- **AVAILABLE DATA**:
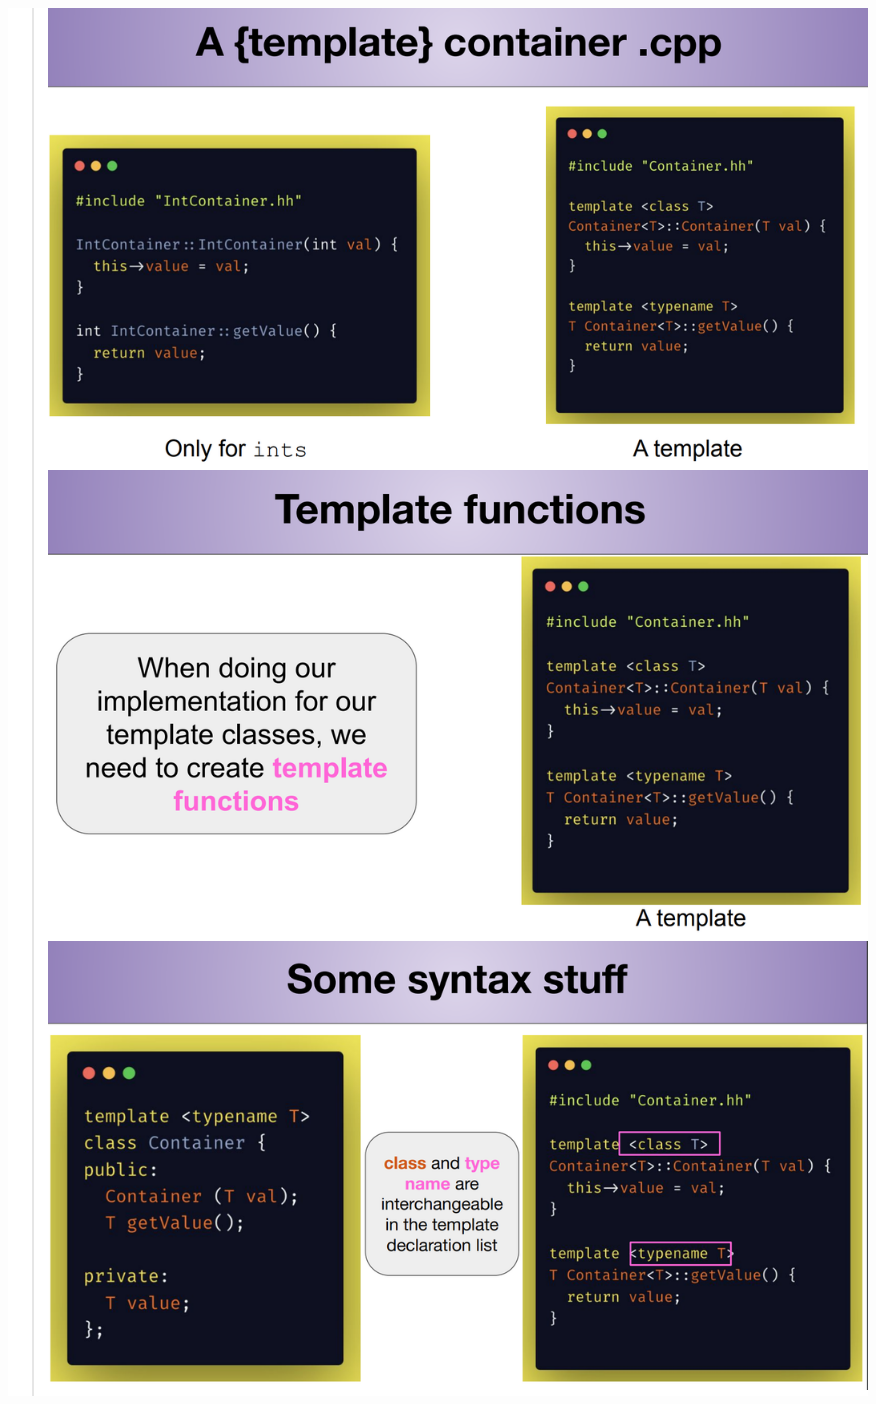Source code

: > ![](Class_Operators.assets/image-20231209225650387.png)![](Class_Operators.assets/image-20231209225658848.png)![](Class_Operators.assets/image-20231209230030745.png)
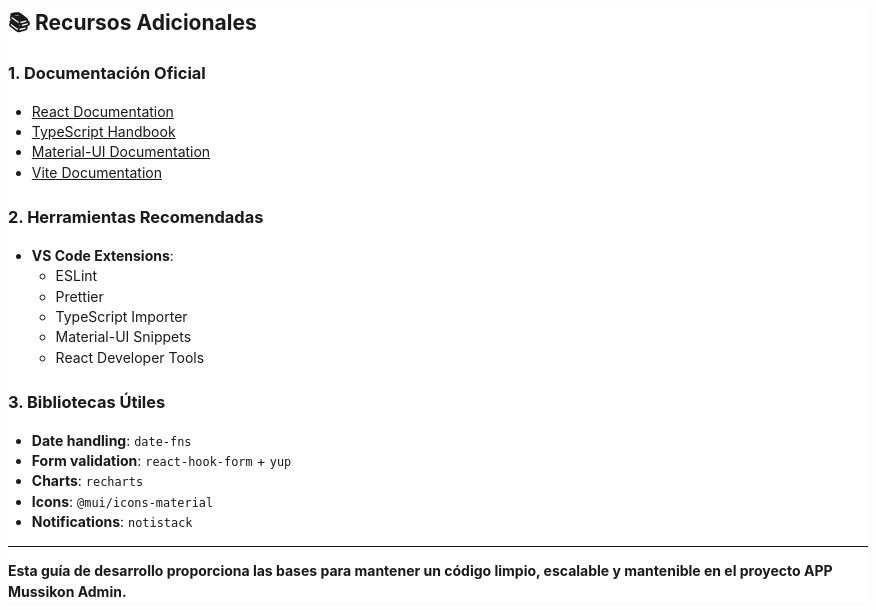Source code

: ## 📚 Recursos Adicionales

### **1. Documentación Oficial**
- [React Documentation](https://react.dev/)
- [TypeScript Handbook](https://www.typescriptlang.org/docs/)
- [Material-UI Documentation](https://mui.com/)
- [Vite Documentation](https://vitejs.dev/)

### **2. Herramientas Recomendadas**
- **VS Code Extensions**:
  - ESLint
  - Prettier
  - TypeScript Importer
  - Material-UI Snippets
  - React Developer Tools

### **3. Bibliotecas Útiles**
- **Date handling**: `date-fns`
- **Form validation**: `react-hook-form` + `yup`
- **Charts**: `recharts`
- **Icons**: `@mui/icons-material`
- **Notifications**: `notistack`

---

**Esta guía de desarrollo proporciona las bases para mantener un código limpio, escalable y mantenible en el proyecto APP Mussikon Admin.** 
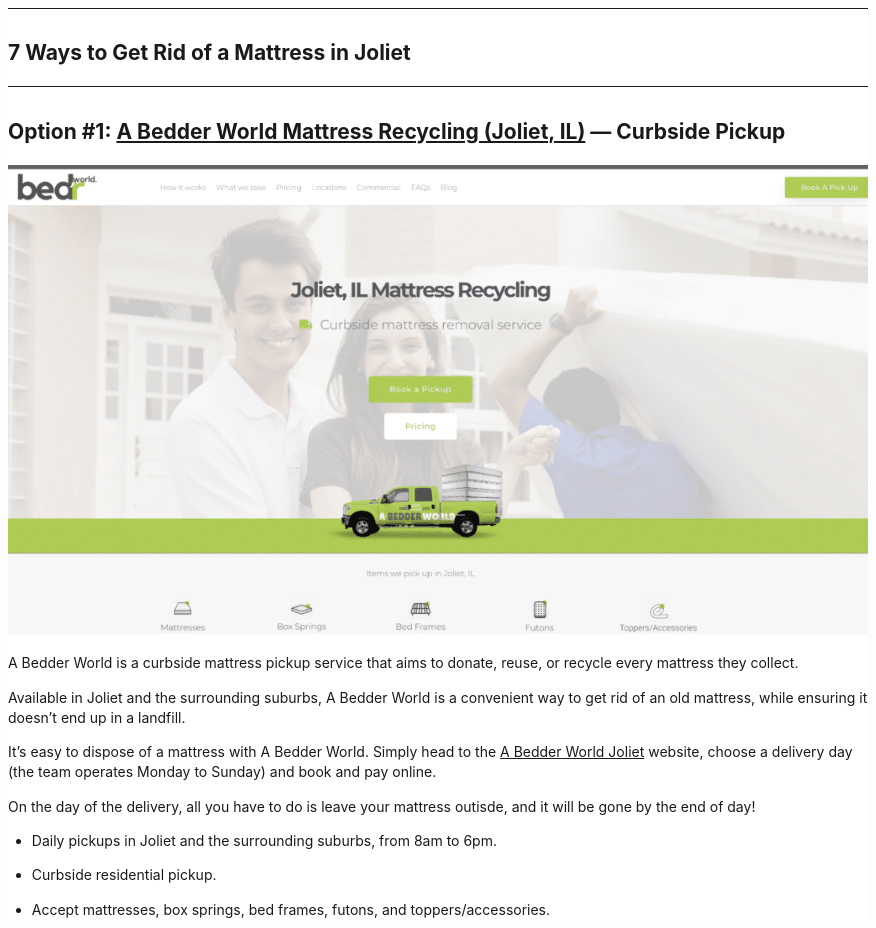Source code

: * * *

## 7 Ways to Get Rid of a Mattress in Joliet

* * *

## Option #1: [A Bedder World Mattress Recycling (Joliet, IL)](https://www.abedderworld.com/mattress-disposal-joliet-il/) — Curbside Pickup

![](/filtered-images/Screen-Shot-2023-06-12-at-11.22.15-AM-1024x559.png)

A Bedder World is a curbside mattress pickup service that aims to donate, reuse, or recycle every mattress they collect.

Available in Joliet and the surrounding suburbs, A Bedder World is a convenient way to get rid of an old mattress, while ensuring it doesn’t end up in a landfill.

It’s easy to dispose of a mattress with A Bedder World. Simply head to the [A Bedder World Joliet](https://www.abedderworld.com/mattress-disposal-joliet-il/) website, choose a delivery day (the team operates Monday to Sunday) and book and pay online.

On the day of the delivery, all you have to do is leave your mattress outisde, and it will be gone by the end of day!

- Daily pickups in Joliet and the surrounding suburbs, from 8am to 6pm.

- Curbside residential pickup.

- Accept mattresses, box springs, bed frames, futons, and toppers/accessories.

- **WORK ITEM**: Everything from the line containing "- Daily pickups" to the bottom of the listing is to be set down exactly; leave out all other lines.

- **YOUR RESPONSE**:
- Daily pickups in Joliet and the surrounding suburbs, from 8am to 6pm.

- Curbside residential pickup.

- Accept mattresses, box springs, bed frames, futons, and toppers/accessories.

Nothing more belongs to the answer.